Work to be completed: Reproduce the items from their beginning through the line containing "with seats probability", substituting "Load BPF program" for "Load program" and changing nothing else. Omit the pictures from your answer.

Data for this task:
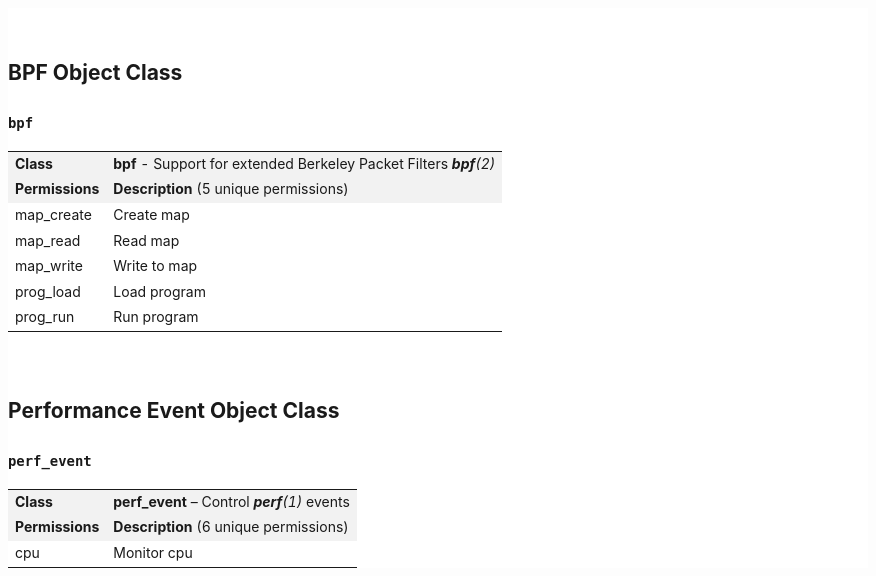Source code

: </tbody>
</table>

<br>

## BPF Object Class

### `bpf`

<table>
<tbody>
<tr>
<td style="background-color:#F2F2F2;"><strong>Class</strong></td>
<td style="background-color:#F2F2F2;"><strong>bpf</strong> - Support for extended Berkeley Packet Filters <em><strong>bpf</strong>(2) </em></td>
</tr>
<tr>
<td style="background-color:#F2F2F2;"><strong>Permissions</strong></td>
<td style="background-color:#F2F2F2;"><strong>Description</strong> (5 unique permissions)</td>
</tr>
<tr>
<td>map_create</td>
<td>Create map</td>
</tr>
<tr>
<td>map_read</td>
<td>Read map</td>
</tr>
<tr>
<td>map_write</td>
<td>Write to map</td>
</tr>
<tr>
<td>prog_load</td>
<td>Load program</td>
</tr>
<tr>
<td>prog_run</td>
<td>Run program</td>
</tr>
</tbody>
</table>

<br>

## Performance Event Object Class

### `perf_event`

<table>
<tbody>
<tr>
<td style="background-color:#F2F2F2;"><strong>Class</strong></td>
<td style="background-color:#F2F2F2;"><strong>perf_event</strong> – Control <em><strong>perf</strong>(1)</em> events </td>
</tr>
<tr>
<td style="background-color:#F2F2F2;"><strong>Permissions</strong></td>
<td style="background-color:#F2F2F2;"><strong>Description</strong> (6 unique permissions)</td>
</tr>
<tr>
<td>cpu</td>
<td>Monitor cpu</td>
</tr>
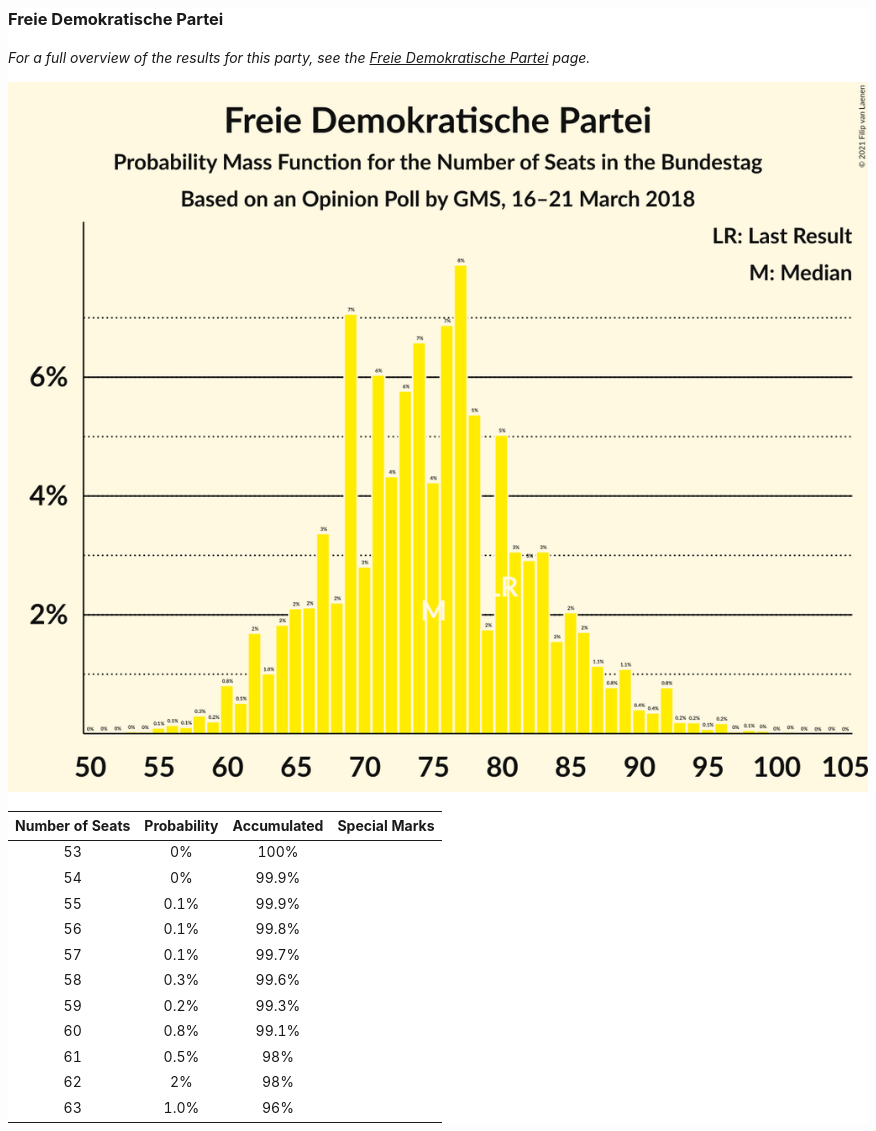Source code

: ### Freie Demokratische Partei

*For a full overview of the results for this party, see the [Freie Demokratische Partei](party-freiedemokratischepartei.html) page.*

![Graph with seats probability mass function not yet produced](2018-03-21-GMS-seats-pmf-freiedemokratischepartei.png "Seats Probability Mass Function")

| Number of Seats | Probability | Accumulated | Special Marks |
|:---------------:|:-----------:|:-----------:|:-------------:|
| 53 | 0% | 100% |  |
| 54 | 0% | 99.9% |  |
| 55 | 0.1% | 99.9% |  |
| 56 | 0.1% | 99.8% |  |
| 57 | 0.1% | 99.7% |  |
| 58 | 0.3% | 99.6% |  |
| 59 | 0.2% | 99.3% |  |
| 60 | 0.8% | 99.1% |  |
| 61 | 0.5% | 98% |  |
| 62 | 2% | 98% |  |
| 63 | 1.0% | 96% |  |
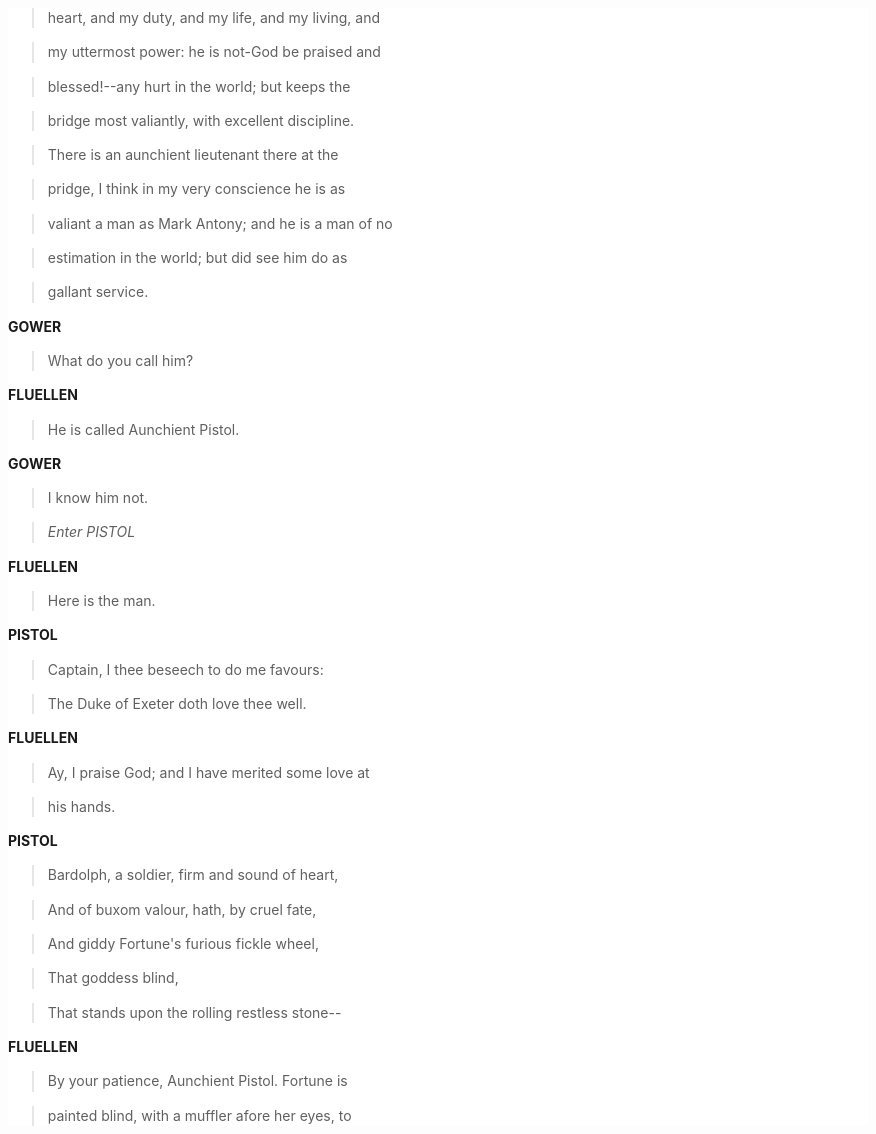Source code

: > heart, and my duty, and my life, and my living, and  

> my uttermost power: he is not-God be praised and  

> blessed!--any hurt in the world; but keeps the  

> bridge most valiantly, with excellent discipline.  

> There is an aunchient lieutenant there at the  

> pridge, I think in my very conscience he is as  

> valiant a man as Mark Antony; and he is a man of no  

> estimation in the world; but did see him do as  

> gallant service.  

**GOWER**

> What do you call him?  

**FLUELLEN**

> He is called Aunchient Pistol.  

**GOWER**

> I know him not.  

> *Enter PISTOL*

**FLUELLEN**

> Here is the man.  

**PISTOL**

> Captain, I thee beseech to do me favours:  

> The Duke of Exeter doth love thee well.  

**FLUELLEN**

> Ay, I praise God; and I have merited some love at  

> his hands.  

**PISTOL**

> Bardolph, a soldier, firm and sound of heart,  

> And of buxom valour, hath, by cruel fate,  

> And giddy Fortune's furious fickle wheel,  

> That goddess blind,  

> That stands upon the rolling restless stone--  

**FLUELLEN**

> By your patience, Aunchient Pistol. Fortune is  

> painted blind, with a muffler afore her eyes, to  
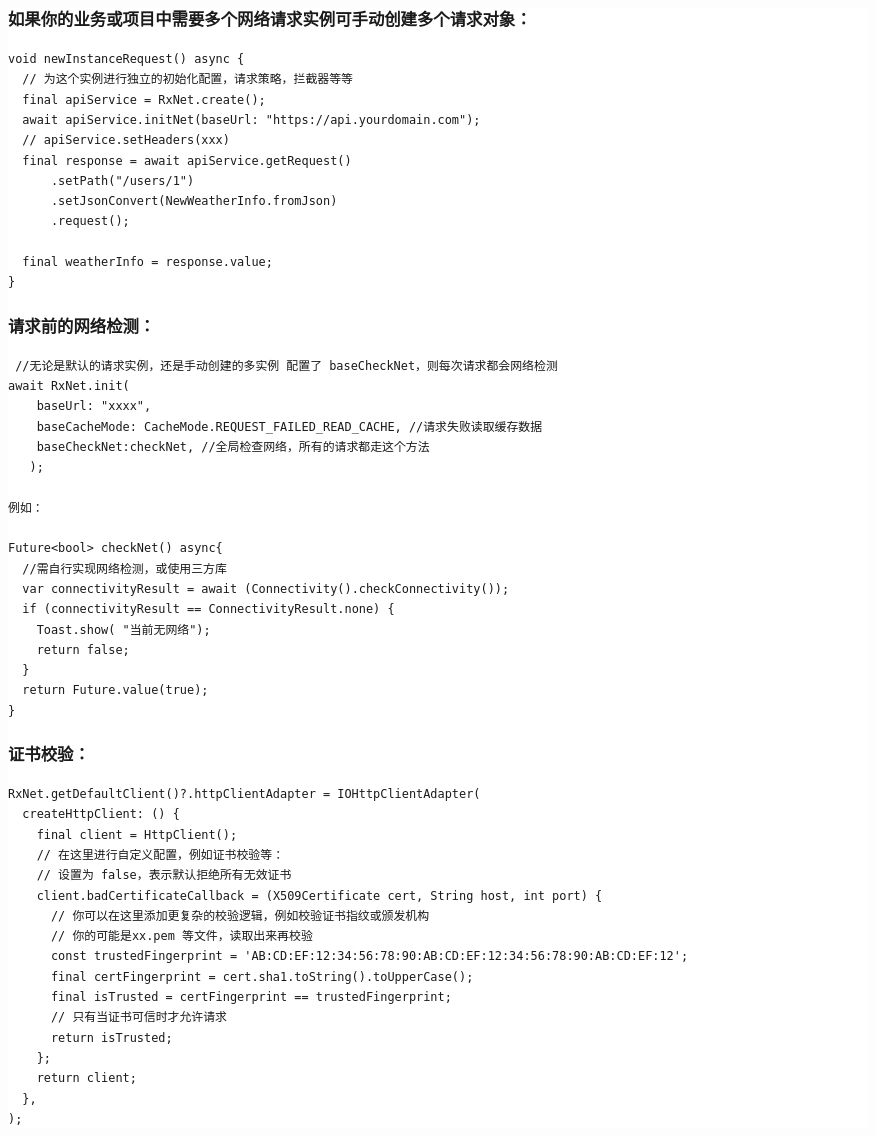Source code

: ### 如果你的业务或项目中需要多个网络请求实例可手动创建多个请求对象：

    void newInstanceRequest() async {
      // 为这个实例进行独立的初始化配置，请求策略，拦截器等等
      final apiService = RxNet.create();
      await apiService.initNet(baseUrl: "https://api.yourdomain.com");
      // apiService.setHeaders(xxx)
      final response = await apiService.getRequest()
          .setPath("/users/1")
          .setJsonConvert(NewWeatherInfo.fromJson)
          .request();

      final weatherInfo = response.value;
    }

### 请求前的网络检测：  

     //无论是默认的请求实例，还是手动创建的多实例 配置了 baseCheckNet，则每次请求都会网络检测
    await RxNet.init(
        baseUrl: "xxxx",
        baseCacheMode: CacheMode.REQUEST_FAILED_READ_CACHE, //请求失败读取缓存数据
        baseCheckNet:checkNet, //全局检查网络，所有的请求都走这个方法
       );
   
    例如：

    Future<bool> checkNet() async{
      //需自行实现网络检测，或使用三方库
      var connectivityResult = await (Connectivity().checkConnectivity());
      if (connectivityResult == ConnectivityResult.none) {
        Toast.show( "当前无网络");
        return false;
      }
      return Future.value(true);
    }

### 证书校验：

    RxNet.getDefaultClient()?.httpClientAdapter = IOHttpClientAdapter(
      createHttpClient: () {
        final client = HttpClient();
        // 在这里进行自定义配置，例如证书校验等：
        // 设置为 false，表示默认拒绝所有无效证书
        client.badCertificateCallback = (X509Certificate cert, String host, int port) {
          // 你可以在这里添加更复杂的校验逻辑，例如校验证书指纹或颁发机构
          // 你的可能是xx.pem 等文件，读取出来再校验
          const trustedFingerprint = 'AB:CD:EF:12:34:56:78:90:AB:CD:EF:12:34:56:78:90:AB:CD:EF:12';
          final certFingerprint = cert.sha1.toString().toUpperCase();
          final isTrusted = certFingerprint == trustedFingerprint;
          // 只有当证书可信时才允许请求
          return isTrusted;
        };
        return client;
      },
    );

Task solution:
Source code

: </tbody>
</table>

<br>

## BPF Object Class

### `bpf`

<table>
<tbody>
<tr>
<td style="background-color:#F2F2F2;"><strong>Class</strong></td>
<td style="background-color:#F2F2F2;"><strong>bpf</strong> - Support for extended Berkeley Packet Filters <em><strong>bpf</strong>(2) </em></td>
</tr>
<tr>
<td style="background-color:#F2F2F2;"><strong>Permissions</strong></td>
<td style="background-color:#F2F2F2;"><strong>Description</strong> (5 unique permissions)</td>
</tr>
<tr>
<td>map_create</td>
<td>Create map</td>
</tr>
<tr>
<td>map_read</td>
<td>Read map</td>
</tr>
<tr>
<td>map_write</td>
<td>Write to map</td>
</tr>
<tr>
<td>prog_load</td>
<td>Load BPF program</td>
</tr>
<tr>
<td>prog_run</td>
<td>Run program</td>
</tr>
</tbody>
</table>

<br>

## Performance Event Object Class

### `perf_event`

<table>
<tbody>
<tr>
<td style="background-color:#F2F2F2;"><strong>Class</strong></td>
<td style="background-color:#F2F2F2;"><strong>perf_event</strong> – Control <em><strong>perf</strong>(1)</em> events </td>
</tr>
<tr>
<td style="background-color:#F2F2F2;"><strong>Permissions</strong></td>
<td style="background-color:#F2F2F2;"><strong>Description</strong> (6 unique permissions)</td>
</tr>
<tr>
<td>cpu</td>
<td>Monitor cpu</td>
</tr>
Source code

: ### Freie Demokratische Partei

*For a full overview of the results for this party, see the [Freie Demokratische Partei](party-freiedemokratischepartei.html) page.*

![Graph with seats probability mass function not yet produced](2018-03-21-GMS-seats-pmf-freiedemokratischepartei.png "Seats Probability Mass Function")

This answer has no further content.